Last year, cleantech was the third-largest recipient of venture funding, after IT and biotechnology, with investments of $5.8 billion. But that statistic doesn’t begin to convey its psychic significance. It’s all anyone wants to talk about.

Exhilaration over clean energy has so thoroughly swept Silicon Valley that it has transformed the local culture. Conspicuous consumption has given way to conspicuous conservation. The favored status symbol is no longer the giant yacht or the sprawling mansion but the home designed to be so ruthlessly energy-efficient that it generates its own power and produces a surplus that can be selflessly fed back into the grid.

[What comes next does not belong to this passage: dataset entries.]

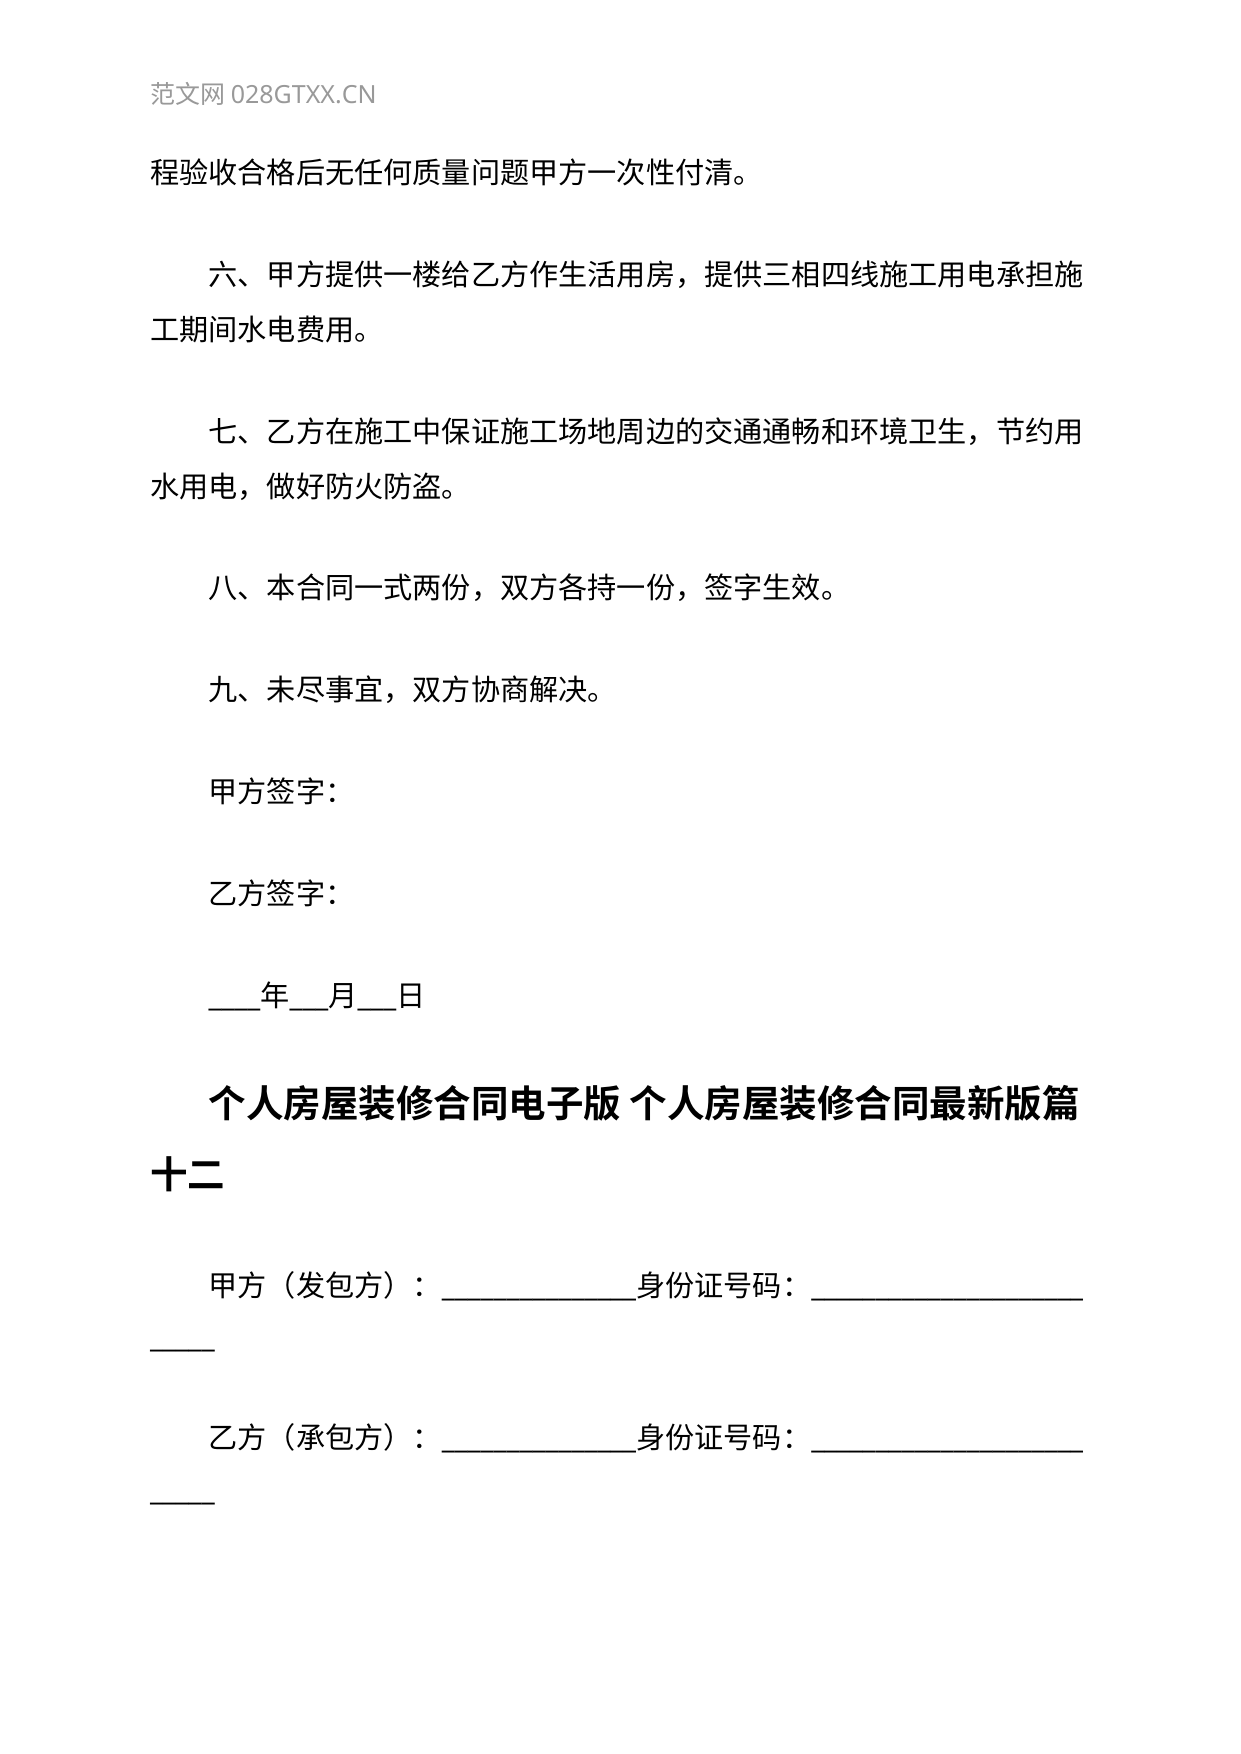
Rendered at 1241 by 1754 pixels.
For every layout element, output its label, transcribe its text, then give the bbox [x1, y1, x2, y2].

text 乙方签字： [150, 870, 1090, 913]
text ____年___月___日 [150, 972, 1090, 1014]
text 甲方（发包方）：_______________身份证号码：__________________________ [150, 1262, 1090, 1356]
text 六、甲方提供一楼给乙方作生活用房，提供三相四线施工用电承担施工期间水电费用。 [150, 252, 1090, 349]
text 甲方签字： [150, 769, 1090, 811]
text 八、本合同一式两份，双方各持一份，签字生效。 [150, 565, 1090, 607]
text 个人房屋装修合同电子版 个人房屋装修合同最新版篇十二 [150, 1074, 1090, 1199]
text 九、未尽事宜，双方协商解决。 [150, 667, 1090, 709]
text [150, 150, 1090, 192]
text 乙方（承包方）：_______________身份证号码：__________________________ [150, 1415, 1090, 1509]
text 七、乙方在施工中保证施工场地周边的交通通畅和环境卫生，节约用水用电，做好防火防盗。 [150, 408, 1090, 506]
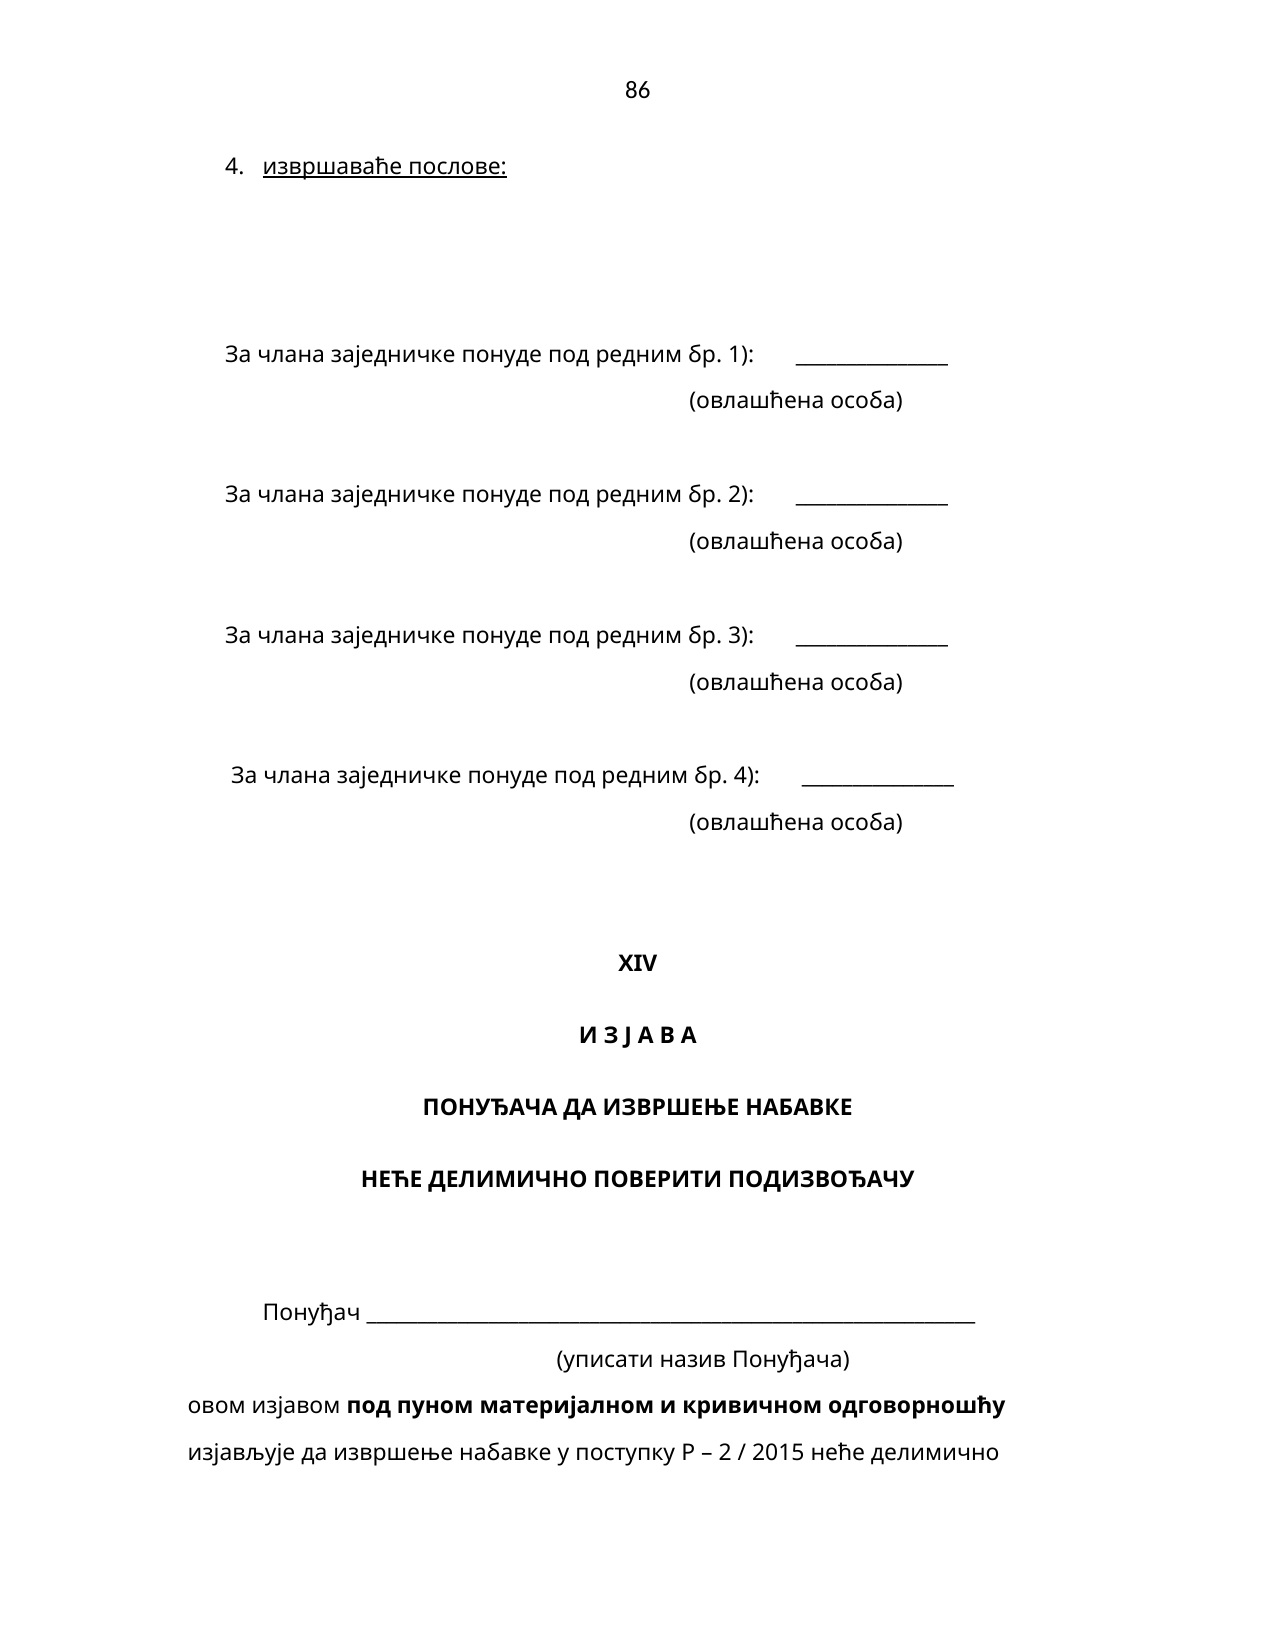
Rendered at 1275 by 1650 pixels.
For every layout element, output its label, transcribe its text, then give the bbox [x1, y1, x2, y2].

text И З Ј А В А [187, 1019, 1087, 1050]
text (овлашћена особа) [225, 525, 1087, 556]
text (овлашћена особа) [225, 666, 1087, 697]
text (овлашћена особа) [225, 806, 1087, 837]
text (уписати назив Понуђача) [187, 1342, 1087, 1374]
text НЕЋЕ ДЕЛИМИЧНО ПОВЕРИТИ ПОДИЗВОЂАЧУ [187, 1162, 1087, 1194]
text ПОНУЂАЧА ДА ИЗВРШЕЊЕ НАБАВКЕ [187, 1091, 1087, 1122]
list извршаваће послове: [225, 150, 1087, 181]
text (овлашћена особа) [225, 384, 1087, 416]
text За члана заједничке понуде под редним бр. 1): _______________ [225, 337, 1087, 369]
text За члана заједничке понуде под редним бр. 4): _______________ [225, 759, 1087, 791]
text XIV [187, 947, 1087, 978]
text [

….The excitement extends to President Obama’s early emphasis on renewable energy, which has convinced Silicon Valley’s leading minds that here, at last, is a president who understands. “California is the new Texas,” [Mike] Danaher exulted. “There’s a mind-set [in the White House] that innovation and entrepreneurship really can change things.”

This ties into what I was talking about yesterday: although conservation and increased efficiency are key (probably the key) components of any effort to curb global warming, to get all the way there we’re going to need both the invention of new green technologies and far more widespread deployment of existing green technologies.

That takes money.  Way more money than Silicon Valley venture capitalists can provide.  And that in turn means we need policies that provide incentives to invest in this stuff — incentives that get to the right place at the right time and don’t come and go with every change in congressional mood.

The rest of Green’s piece is an interesting look at how not to do that.  Turns out that ever since Jimmy Carter tried to get us started on this stuff, the incentive of choice has been tax credits.  These are a problem for two reasons.  First, Congress and state legislatures have to renew them periodically, and when they don’t (which is often) suddenly a bunch of promising projects go poof.  Second, tax credits only work if you owe taxes, and startups don’t usually owe taxes.  To take advantage of them, then, requires you to team up with someone big who does.  Unfortunately, it turns out that there are only a very few candidates for that role:

Investment banks and hedge funds stepped in to fill the void, engineering tax-equity vehicles with suspiciously complicated-sounding names, like “partnership flip structure” and “inverted passthrough lease,” to exploit the tax benefits….For renewable-energy companies, tax-equity deals meant life or death: the combination of credits could offset two-thirds of the capital cost of a project.

….Just as Wall Street bankers bet that housing prices could never fall and got wiped out when proved wrong, Congress seems never to have imagined that Wall Street might someday have no profits and need no tax equity. Early last year, the multibillion-dollar tax-equity universe consisted of 18 providers. After September’s record carnage, the number dropped to four. Credit froze, and most projects ground to a halt. All of a sudden, not just a few start-ups but the entire renewable-energy industry was staring into the Valley of Death.

Tax credits still have their place, but the Obama administration is already supplementing them with other incentives (direct grants, loan guarantees, and direct investment by the Department of Energy, courtesy of February’s stimulus bill) and planning to supplement them still further with others (chief among them tightening renewable energy standards and increasing the price of carbon via cap-and-trade).  Read the whole thing for more.  It’s a good primer on how critical it is to get the financing piece of the puzzle right if we want to make serious progress on climate change.